Cela signifie que, même si nous procédons à des exportations prospères en pétrole et en minéraux, nous devons emprunter d'autres pays pour payer nos importations. Un déficit commercial important ralentit la croissance et se traduit par l’exportation réelle de nos emplois.

On peut se demander pourquoi le dollar canadien a connu une telle appréciation, comparativement au dollar américain, alors que notre position commerciale décroît rapidement et que notre dollar est clairement surévalué en termes de pouvoir d’achat.

Une grande partie de la réponse provient du fait que des « capitaux flottants » ont été investis au Canada en provenance de pays qui cherchent des taux d’intérêt plus élevés que ceux des États-Unis et qui espèrent que l’appréciation du dollar canadien se poursuivra.

Selon le gouverneur Carney, même si le dollar élevé était une source de préoccupation, nous n’y pouvons à peu près rien. Cette opinion est discutable.

Les taux d’intérêts canadiens sont en effet peu élevés, mais pas autant qu’aux États-Unis. La Banque du Canada pourrait réduire les taux alors qu’elle reconnaît elle-même que notre économie fonctionne en deçà de sa capacité. D’autres banques centrales, comme celle de la Suisse, sont intervenues récemment sur le marché des changes pour réduire la valeur de leur propre monnaie surévaluée. Les gouvernements canadiens pourraient adopter des politiques susceptibles de limiter les dommages liés à la force du dollar. Des mesures fiscales, telles qu’une taxe Tobin sur les transactions monétaires canadiennes à court terme, pourraient limiter la volatilité du taux de change à court terme.
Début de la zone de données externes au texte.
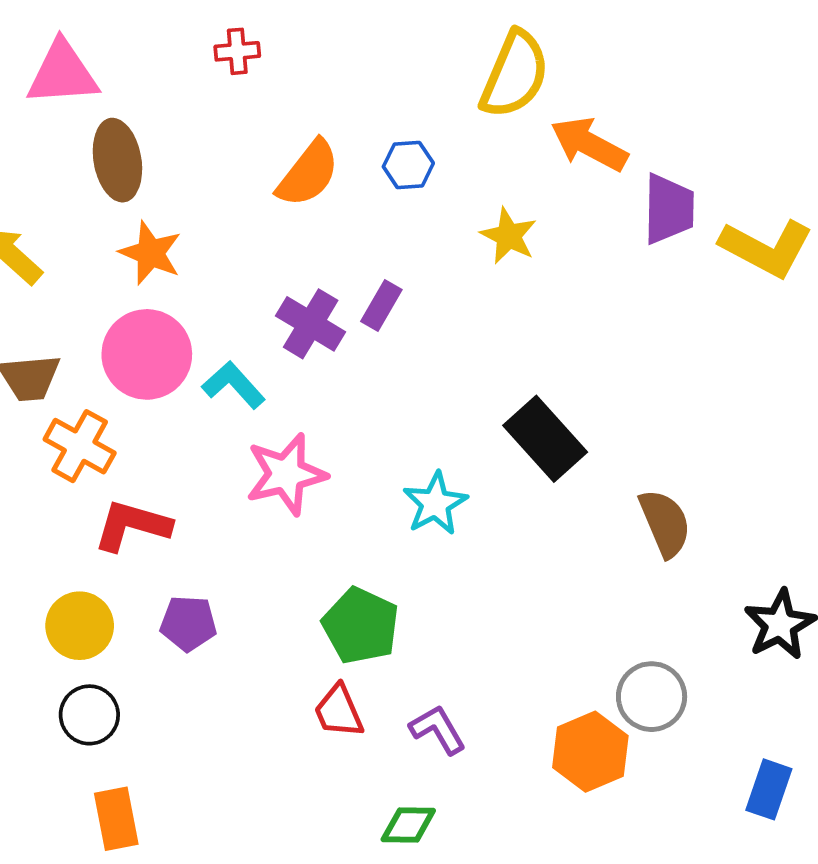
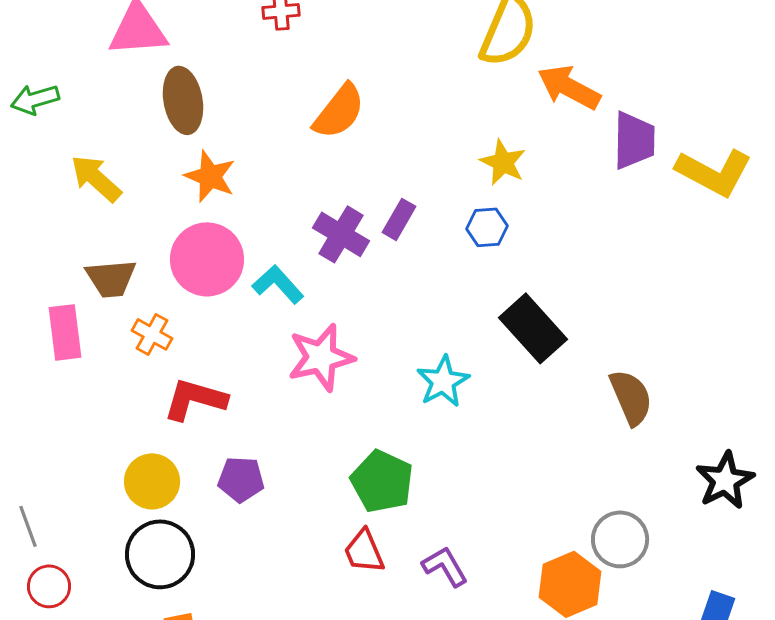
blue hexagon: (408, 165) -> (487, 227), moved
orange cross: (80, 446) -> (152, 334), size x0.7
black circle: (89, 715) -> (160, 554), size x1.4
Comme autre moyen de limiter le « mal hollandais », les provinces riches en ressources pourraient investir une partie de leur richesse en avoirs étrangers. C’est ce qu’a fait la Norvège pour atténuer les effets d’une industrie pétrolière extracôtière lucrative sur son économie; c’est un peu ce qu’a fait l’Alberta, sous la gouverne de Peter Lougheed, avec son Fonds du patrimoine.

L’OCDE a recommandé que le Canada crée un fonds souverain pour les recettes provenant de ses ressources naturelles et qu’il investisse dans des avoirs étrangers pour limiter les effets du mal hollandais, tout en économisant pour les générations futures.

Dans son discours, le gouverneur Carney a mentionné des dispositions plus modestes, mais importantes pour gérer la crise du secteur manufacturier, comme établir des liens plus étroits entre ce secteur, celui des services et celui des ressources, et tirer un meilleur parti de la valeur ajoutée aux ressources au Canada avant leur exportation. Il a mentionné par exemple la possibilité d’augmenter la capacité de raffinage du Canada.

Le « mal hollandais » est bien réel et nous devrions réfléchir sérieusement aux solutions qui s’offrent à nous.

Andrew Jackson est le Conseiller politique principal à l'Institut Broadbent.